Work-Life Balance
by Mo-Ching Yip

 

It would be easy for me to write yet another article expounding the benefits of achieving balance through yoga, meditation, nutritional diets and getting regular bodywork and exercise, yadda yadda yadda, but the truth is, few people are able to follow through with this plan. What I have to offer instead is an insight into what drives the imbalance between work and life.

Life-Work Balance. It’s like Body-Mind-Soul—a sacred trilogy. The soul holds the body and mind in check. If one is neglected to the exclusion of the other, all three suffer. Thus, Balance is the element that holds life and work in check. When all three have equal weight, then there is true health and prosperity. This, then, equals true success. In our nine-to-five reality, however, work takes one end of the scale and life takes the other, and equaling both becomes the balancing act.

Blessed are those, then, who have life without work, and for the rest of us who must work for a living. Blessed are those who inhaled the basics through a family business and for the rest of us who must learn by trial and error.
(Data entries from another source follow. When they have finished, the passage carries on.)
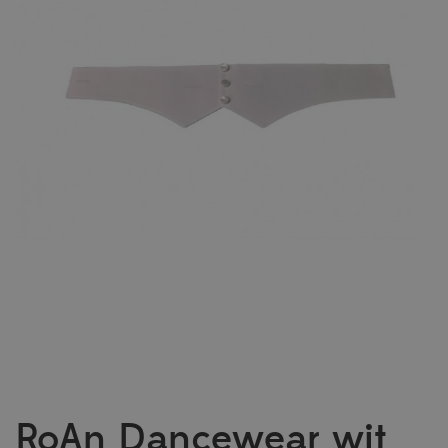
RoAn Dancewear wit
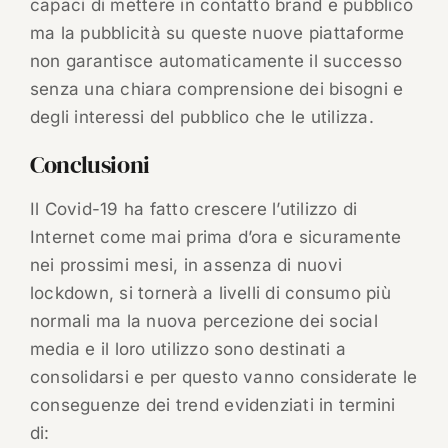
capaci di mettere in contatto brand e pubblico
ma la pubblicità su queste nuove piattaforme
non garantisce automaticamente il successo
senza una chiara comprensione dei bisogni e
degli interessi del pubblico che le utilizza.
Conclusioni
Il Covid-19 ha fatto crescere l’utilizzo di
Internet come mai prima d’ora e sicuramente
nei prossimi mesi, in assenza di nuovi
lockdown, si tornerà a livelli di consumo più
normali ma la nuova percezione dei social
media e il loro utilizzo sono destinati a
consolidarsi e per questo vanno considerate le
conseguenze dei trend evidenziati in termini
di:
Unless career is your only ambition in life, held above family, friends, rest and recreation, may these words then serve as your early warning system. For those workaholics out there, think what will become of you if your precious, hard-earned career crashed. In certain cases, in fact, such a crisis might be the only thing that would save your life. Do you think that every last person’s dying wish might be “Gee, maybe I should have worked more”? Are you kidding?

Work, like money, is in itself not evil, but our attitude towards it often is. Work is a necessary duty in life, and an employee with good work ethics is highly prized. Keeping things in perspective, let’s examine a typical human lifespan. Generally speaking, the first 20 years of our youth are devoted to education and play. Then come the throes of building work and career, the pressures of raising a family, which consume our middle years. After your retirement, hopefully there is enough health and wealth left over to enjoy peace and contentment.

Brawn vs. Brains. There is a song that goes, “If you work your fingers to the bone, what do you get? Bony fingers!” If you think putting in all that overtime is going to advance you, you are terribly mistaken and wasting your energy, and digging yourself deeper into the grind. Sadly, when you look at the work world out there, it appears that most workers would prefer to just march to the nine-to-five tune like automatons, robots programmed only for certain functions. These two habits will definitely lead to bony fingers! The idea here is not to work more, but to work smarter.

Increasing your Ability. Working smarter has nothing to do with your IQ, background or education. Those rags-to-riches stories happen more often than not, including the millionaires who worked their way to the top. What it comes down to is increasing your ability. To work smarter, it means using your brain, your creativity and your imagination. It means mental discipline, organizing yourself, thinking ahead. It means hanging out with the peers who support your work ethics, making connections, and blessed are those who recognize a good mentor and heed their advice. And yes, for short periods of time, it means the sacrifice of your personal life for the growth of your career. It means setting career goals, acquiring strong communication skills, acquiring some business skill you are lacking, all of which are offered out there, in the universe, at your disposal.

How to Get to the Top. I am reminded of an incident at a department store, where the checkout was highly systematized. There were 4 to 5 clerks at the checkout station: one to punch the cash register, one to fold the items, one to bag the items, one to seal and staple the receipt to the bagged items, and the last one looking on. When we went to check out, the cash register person noticed she was the only one at her station and rudely informed us that it was not her job to bag, folded her arms, turned her head away, and pouted, leaving our many items abandoned on the counter. We were so shocked, we stood there for a time with our mouths open. There was no line behind us, and there was little for her to do. Well, in my most polite manner, I informed her that perhaps she might like to remain a clerk for the rest of her life.

Positive and Negative Stress. How many times have you heard the lamentable situation, “my career is booming, but I have little time,” and its opposite, “I have plenty of time but little money”? The point here is that both are needed in the picture of success. Success and failure both produce pressure and stress, positive and negative. Riding success is riding a knife’s edge. If you are successful, you have to stay ahead of the pack, you have to grow and expand, you find less and less time for anything else, you obsess—this is positive stress. Conversely, if your company is struggling, you worry and fret constantly, you work overtime to keep your project from going under, you obsess. There is then the ever-unpredictable fickleness of the winds, blowing in every direction but yours, downsizing, upsizing, call it what you will, someone always gets the axe.

In conclusion, if you are in-between jobs or careers, take some of that precious downtime for your recovery back to life. Be good to yourself and explore a new direction, go back to the gym or yoga, and undergo a detox diet to lose that extra 20 pounds, be with your family and friends, walk in nature, get your health back before you go back to the center ring. In other words, get back on your feet and into the balance side of life.

May your journeys be safe, may your worries be few, may the gods always watch over you. May you grow like a tree heading straight for the light, grounded into Mother Earth. Om Shanti.